Exercise details:
Carry on the report on Russian intelligence activity in Brussels, starting right after its last sentence.

Selected extract:
Denis Shuturin, another expelled diplomat, served as the attaché of the representation. Originally from Latvia, he relocated to St. Petersburg, completing his education at the Naval Radioelectronics Institute. Later, he pursued further studies at the Military Academy of the General Staff of Russia, a training ground for future military intelligence officers. During Shuturin’s studies, his family resided in a Moscow dormitory linked to the Main Intelligence Directorate of Russia.

Denis Shuturin. Photo: the Dossier Center.

Former Hungarian counterintelligence officer Ferenc Katrein informed VSquare that the organized transfer of tasks and management of informants is a typical approach for Russian intelligence. This involves a covert “goodbye-welcome meeting” where the departing diplomat introduces the informant as their new handler officer to the incoming diplomat.

“Sometimes, these meetings take place in third countries for safety reasons,” Katrein added.

Belgian national security sources reveal that Russian mission diplomats to the EU seldom visit their official workplace on Regentlaan. Instead, they frequently go to the Russian Embassy in Uccle, the technological and operational headquarters for Russian intelligence.

The consular section of the Russian embassy in Uccle is veiled in secrecy. Photo: Belga

According to MEPs interviewed, the European Union and its branches have failed to prevent the Russian intelligence threat in Brussels.

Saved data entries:
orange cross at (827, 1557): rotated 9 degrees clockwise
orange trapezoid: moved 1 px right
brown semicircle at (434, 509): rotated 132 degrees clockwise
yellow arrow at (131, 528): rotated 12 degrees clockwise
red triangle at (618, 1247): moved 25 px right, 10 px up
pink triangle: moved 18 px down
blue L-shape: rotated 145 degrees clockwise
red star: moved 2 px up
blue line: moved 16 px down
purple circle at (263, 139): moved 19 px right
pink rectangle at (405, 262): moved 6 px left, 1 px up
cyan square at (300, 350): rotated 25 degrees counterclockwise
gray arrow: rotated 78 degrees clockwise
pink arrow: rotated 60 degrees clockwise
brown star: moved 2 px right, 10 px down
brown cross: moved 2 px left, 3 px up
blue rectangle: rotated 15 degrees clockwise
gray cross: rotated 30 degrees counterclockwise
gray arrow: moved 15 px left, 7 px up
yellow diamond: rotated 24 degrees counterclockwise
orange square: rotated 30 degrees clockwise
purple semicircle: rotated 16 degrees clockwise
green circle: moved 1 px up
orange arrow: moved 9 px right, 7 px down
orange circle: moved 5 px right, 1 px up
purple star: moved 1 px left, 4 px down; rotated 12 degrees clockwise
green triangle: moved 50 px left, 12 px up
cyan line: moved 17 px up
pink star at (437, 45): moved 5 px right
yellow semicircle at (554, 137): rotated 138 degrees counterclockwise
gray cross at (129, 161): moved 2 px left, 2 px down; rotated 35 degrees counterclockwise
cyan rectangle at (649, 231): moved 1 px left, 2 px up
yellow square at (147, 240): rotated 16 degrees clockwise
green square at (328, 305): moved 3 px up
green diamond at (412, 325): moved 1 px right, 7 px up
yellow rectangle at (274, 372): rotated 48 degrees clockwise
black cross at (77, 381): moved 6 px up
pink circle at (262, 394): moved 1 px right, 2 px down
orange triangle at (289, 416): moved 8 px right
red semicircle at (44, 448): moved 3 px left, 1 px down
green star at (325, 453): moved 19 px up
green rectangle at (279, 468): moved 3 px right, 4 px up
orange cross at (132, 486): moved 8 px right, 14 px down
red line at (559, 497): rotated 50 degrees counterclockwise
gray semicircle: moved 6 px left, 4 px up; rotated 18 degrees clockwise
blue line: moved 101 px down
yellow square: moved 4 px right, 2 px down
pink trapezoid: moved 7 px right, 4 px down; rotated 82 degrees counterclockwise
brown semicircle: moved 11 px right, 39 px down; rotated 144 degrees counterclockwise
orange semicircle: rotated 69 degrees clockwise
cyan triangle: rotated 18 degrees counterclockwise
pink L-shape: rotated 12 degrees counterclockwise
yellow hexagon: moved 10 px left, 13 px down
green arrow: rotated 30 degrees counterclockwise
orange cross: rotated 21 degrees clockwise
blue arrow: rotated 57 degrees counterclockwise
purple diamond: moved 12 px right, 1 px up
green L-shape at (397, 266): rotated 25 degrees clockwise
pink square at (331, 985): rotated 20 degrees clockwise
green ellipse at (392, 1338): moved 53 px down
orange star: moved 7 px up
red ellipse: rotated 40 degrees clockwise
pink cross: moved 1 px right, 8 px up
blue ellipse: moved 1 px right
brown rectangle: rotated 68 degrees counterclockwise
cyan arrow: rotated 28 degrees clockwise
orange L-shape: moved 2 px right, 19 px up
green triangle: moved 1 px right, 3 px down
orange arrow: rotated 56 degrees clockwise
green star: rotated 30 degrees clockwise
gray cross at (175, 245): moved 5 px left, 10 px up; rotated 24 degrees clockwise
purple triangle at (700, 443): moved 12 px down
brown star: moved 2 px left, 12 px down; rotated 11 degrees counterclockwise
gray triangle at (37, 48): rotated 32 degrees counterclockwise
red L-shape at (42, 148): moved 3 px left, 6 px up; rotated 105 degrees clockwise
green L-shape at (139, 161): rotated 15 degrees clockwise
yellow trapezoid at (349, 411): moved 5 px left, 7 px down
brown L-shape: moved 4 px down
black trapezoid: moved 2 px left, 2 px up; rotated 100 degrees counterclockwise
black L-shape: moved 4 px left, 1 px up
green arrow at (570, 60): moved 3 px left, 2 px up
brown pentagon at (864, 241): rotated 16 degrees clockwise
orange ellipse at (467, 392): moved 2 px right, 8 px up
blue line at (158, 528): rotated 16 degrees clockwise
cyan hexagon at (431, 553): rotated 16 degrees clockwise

Response for this exercise:
“It is shocking that [Logvinov] has not yet been kicked out. If the Belgian intelligence authorities requested his expulsion, I would be very interested to know why the EEAS has not acted. I hope that, following this revelation, the European Parliament will investigate this case and demand that the EEAS act,” Slovak MEP Martin Hojsik said.

Petras Auštrevičius highlighted that the Russian diplomat is visibly active these days. 

“I understand that he has been given the task of working with the Russian diaspora here in Brussels, as well as throughout Belgium. He is often mentioned as having done something,” the Lithuanian MEP added.

Lithuanian MEP Petras Auštrevičius. Photo: greekcitytimes.com

Swedish MEP Tomas Tobé calls on the Belgian authorities to conduct an investigation and deems the current situation unacceptable.

“It’s no secret that there is a lot of talk about Brussels as the ‘spy capital,’ so unfortunately, this is a reality that we have to deal with,” he added.